**Exercise instructions**
Apart from the pictures, reproduce the data below exactly as it stands.

**Records from a data collection**
--------

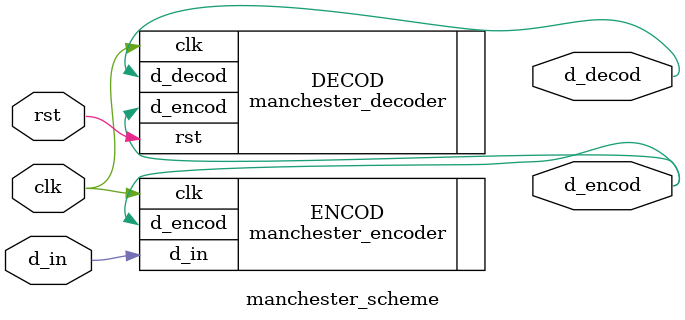
<source format=v>
`timescale 1ns/1ns
module manchester_scheme (/*AUTOARG*/
   // Outputs
   d_encod, d_decod,
   // Inputs
   clk, rst, d_in
   );

   input clk;
   input rst;
   
   input d_in;

   output d_encod;
   output d_decod;
   

   /*AUTOREG*/
   /*AUTOWIRE*/

   manchester_encoder ENCOD (/*AUTOINST*/
			     // Outputs
			     .d_encod		(d_encod),
			     // Inputs
			     .clk		(clk),
			     .d_in		(d_in));

   manchester_decoder DECOD (/*AUTOINST*/
			     // Outputs
			     .d_decod		(d_decod),
			     // Inputs
			     .clk		(clk),
			     .rst		(rst),
			     .d_encod		(d_encod));
 
			     

endmodule // manchester_scheme
// Local Variables: 
// verilog-library-directories: ("~/Projects/FPGA_Projects/RTL/designs/manchester_scheme" ".")
// End:

</source>
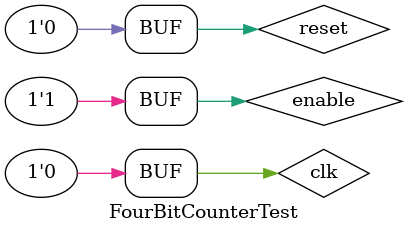
<source format=v>
`timescale 1ns / 1ps


module FourBitCounterTest;

	// Inputs
	reg enable;
	reg clk;
	reg reset;

	// Outputs
	wire [7:0] out;

	// Instantiate the Unit Under Test (UUT)
	FourBitCounter uut (
		.out(out), 
		.enable(enable), 
		.clk(clk), 
		.reset(reset)
	);

	initial begin
		// Initialize Inputs
		enable = 1;
		clk = 0;
		reset = 1;
	
		// Wait 100 ns for global reset to finish
		#100;
        
		// Add stimulus here
		
		
		#100; clk=1;
		#100; clk=0; reset = 1;
		
		#100; clk=1;reset = 0;
		#100; clk=0;
		
		#100; clk=1;
		#100; clk=0;
		#100; clk=1;
		#100; clk=0;

	end
      
endmodule


</source>
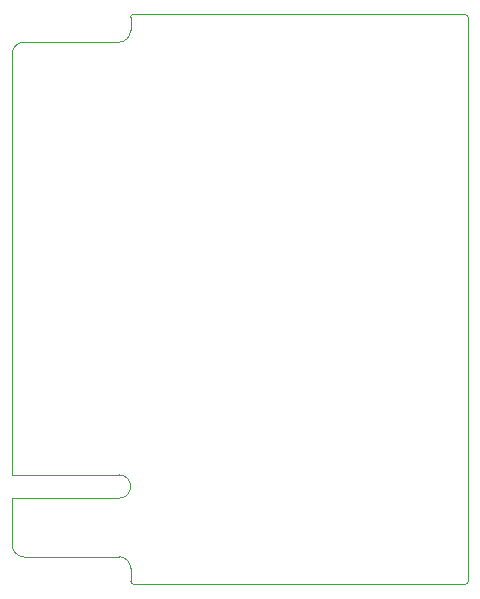
<source format=gm1>
G04 #@! TF.GenerationSoftware,KiCad,Pcbnew,8.0.3*
G04 #@! TF.CreationDate,2024-06-20T09:06:03+12:00*
G04 #@! TF.ProjectId,crt_card_edge_adapter,6372745f-6361-4726-945f-656467655f61,rev?*
G04 #@! TF.SameCoordinates,Original*
G04 #@! TF.FileFunction,Profile,NP*
%FSLAX46Y46*%
G04 Gerber Fmt 4.6, Leading zero omitted, Abs format (unit mm)*
G04 Created by KiCad (PCBNEW 8.0.3) date 2024-06-20 09:06:03*
%MOMM*%
%LPD*%
G01*
G04 APERTURE LIST*
G04 #@! TA.AperFunction,Profile*
%ADD10C,0.050000*%
G04 #@! TD*
G04 #@! TA.AperFunction,Profile*
%ADD11C,0.120000*%
G04 #@! TD*
G04 APERTURE END LIST*
D10*
X124841000Y-68580000D02*
G75*
G02*
X125095000Y-68834000I0J-254000D01*
G01*
X125095000Y-68834000D02*
X125095000Y-116586000D01*
X96520000Y-68834000D02*
G75*
G02*
X96774000Y-68580000I254000J0D01*
G01*
X96774000Y-116840000D02*
G75*
G02*
X96520000Y-116586000I0J254000D01*
G01*
X96774000Y-68580000D02*
X124841000Y-68580000D01*
X96774000Y-116840000D02*
X124841000Y-116840000D01*
X96520000Y-116205000D02*
X96520000Y-116586000D01*
X96520000Y-69215000D02*
X96520000Y-68834000D01*
X125095000Y-116586000D02*
G75*
G02*
X124841000Y-116840000I-254000J0D01*
G01*
D11*
X86490000Y-107560000D02*
X86490000Y-71920000D01*
X86490000Y-107560000D02*
X95530000Y-107560000D01*
X86490000Y-109540000D02*
X86490000Y-113500000D01*
X87480000Y-70930000D02*
X95530000Y-70930000D01*
X87480000Y-114490000D02*
X95530000Y-114490000D01*
X95530000Y-109540000D02*
X86490000Y-109540000D01*
X96520000Y-69940000D02*
X96520000Y-69215000D01*
X96520000Y-115480000D02*
X96520000Y-116205000D01*
X86490000Y-71920000D02*
G75*
G02*
X87480000Y-70930000I989999J1D01*
G01*
X87480000Y-114490000D02*
G75*
G02*
X86490000Y-113500000I0J990000D01*
G01*
X95530000Y-107560000D02*
G75*
G02*
X95530000Y-109540000I0J-990000D01*
G01*
X95530000Y-114490000D02*
G75*
G02*
X96520000Y-115480000I0J-990000D01*
G01*
X96520000Y-69940000D02*
G75*
G02*
X95530000Y-70930000I-989999J-1D01*
G01*
M02*

</source>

--------

**Result of the exercise**
<source format=v>
`timescale 1ns/1ns
module manchester_scheme (/*AUTOARG*/
   // Outputs
   d_encod, d_decod,
   // Inputs
   clk, rst, d_in
   );

   input clk;
   input rst;
   
   input d_in;

   output d_encod;
   output d_decod;
   

   /*AUTOREG*/
   /*AUTOWIRE*/

   manchester_encoder ENCOD (/*AUTOINST*/
			     // Outputs
			     .d_encod		(d_encod),
			     // Inputs
			     .clk		(clk),
			     .d_in		(d_in));

   manchester_decoder DECOD (/*AUTOINST*/
			     // Outputs
			     .d_decod		(d_decod),
			     // Inputs
			     .clk		(clk),
			     .rst		(rst),
			     .d_encod		(d_encod));
 
			     

endmodule // manchester_scheme
// Local Variables: 
// verilog-library-directories: ("~/Projects/FPGA_Projects/RTL/designs/manchester_scheme" ".")
// End:

</source>
<source format=v>
`timescale 1ns / 1ps


module FourBitCounterTest;

	// Inputs
	reg enable;
	reg clk;
	reg reset;

	// Outputs
	wire [7:0] out;

	// Instantiate the Unit Under Test (UUT)
	FourBitCounter uut (
		.out(out), 
		.enable(enable), 
		.clk(clk), 
		.reset(reset)
	);

	initial begin
		// Initialize Inputs
		enable = 1;
		clk = 0;
		reset = 1;
	
		// Wait 100 ns for global reset to finish
		#100;
        
		// Add stimulus here
		
		
		#100; clk=1;
		#100; clk=0; reset = 1;
		
		#100; clk=1;reset = 0;
		#100; clk=0;
		
		#100; clk=1;
		#100; clk=0;
		#100; clk=1;
		#100; clk=0;

	end
      
endmodule


</source>
<source format=gm1>
G04 #@! TF.GenerationSoftware,KiCad,Pcbnew,8.0.3*
G04 #@! TF.CreationDate,2024-06-20T09:06:03+12:00*
G04 #@! TF.ProjectId,crt_card_edge_adapter,6372745f-6361-4726-945f-656467655f61,rev?*
G04 #@! TF.SameCoordinates,Original*
G04 #@! TF.FileFunction,Profile,NP*
%FSLAX46Y46*%
G04 Gerber Fmt 4.6, Leading zero omitted, Abs format (unit mm)*
G04 Created by KiCad (PCBNEW 8.0.3) date 2024-06-20 09:06:03*
%MOMM*%
%LPD*%
G01*
G04 APERTURE LIST*
G04 #@! TA.AperFunction,Profile*
%ADD10C,0.050000*%
G04 #@! TD*
G04 #@! TA.AperFunction,Profile*
%ADD11C,0.120000*%
G04 #@! TD*
G04 APERTURE END LIST*
D10*
X124841000Y-68580000D02*
G75*
G02*
X125095000Y-68834000I0J-254000D01*
G01*
X125095000Y-68834000D02*
X125095000Y-116586000D01*
X96520000Y-68834000D02*
G75*
G02*
X96774000Y-68580000I254000J0D01*
G01*
X96774000Y-116840000D02*
G75*
G02*
X96520000Y-116586000I0J254000D01*
G01*
X96774000Y-68580000D02*
X124841000Y-68580000D01*
X96774000Y-116840000D02*
X124841000Y-116840000D01*
X96520000Y-116205000D02*
X96520000Y-116586000D01*
X96520000Y-69215000D02*
X96520000Y-68834000D01*
X125095000Y-116586000D02*
G75*
G02*
X124841000Y-116840000I-254000J0D01*
G01*
D11*
X86490000Y-107560000D02*
X86490000Y-71920000D01*
X86490000Y-107560000D02*
X95530000Y-107560000D01*
X86490000Y-109540000D02*
X86490000Y-113500000D01*
X87480000Y-70930000D02*
X95530000Y-70930000D01*
X87480000Y-114490000D02*
X95530000Y-114490000D01*
X95530000Y-109540000D02*
X86490000Y-109540000D01*
X96520000Y-69940000D02*
X96520000Y-69215000D01*
X96520000Y-115480000D02*
X96520000Y-116205000D01*
X86490000Y-71920000D02*
G75*
G02*
X87480000Y-70930000I989999J1D01*
G01*
X87480000Y-114490000D02*
G75*
G02*
X86490000Y-113500000I0J990000D01*
G01*
X95530000Y-107560000D02*
G75*
G02*
X95530000Y-109540000I0J-990000D01*
G01*
X95530000Y-114490000D02*
G75*
G02*
X96520000Y-115480000I0J-990000D01*
G01*
X96520000Y-69940000D02*
G75*
G02*
X95530000Y-70930000I-989999J-1D01*
G01*
M02*

</source>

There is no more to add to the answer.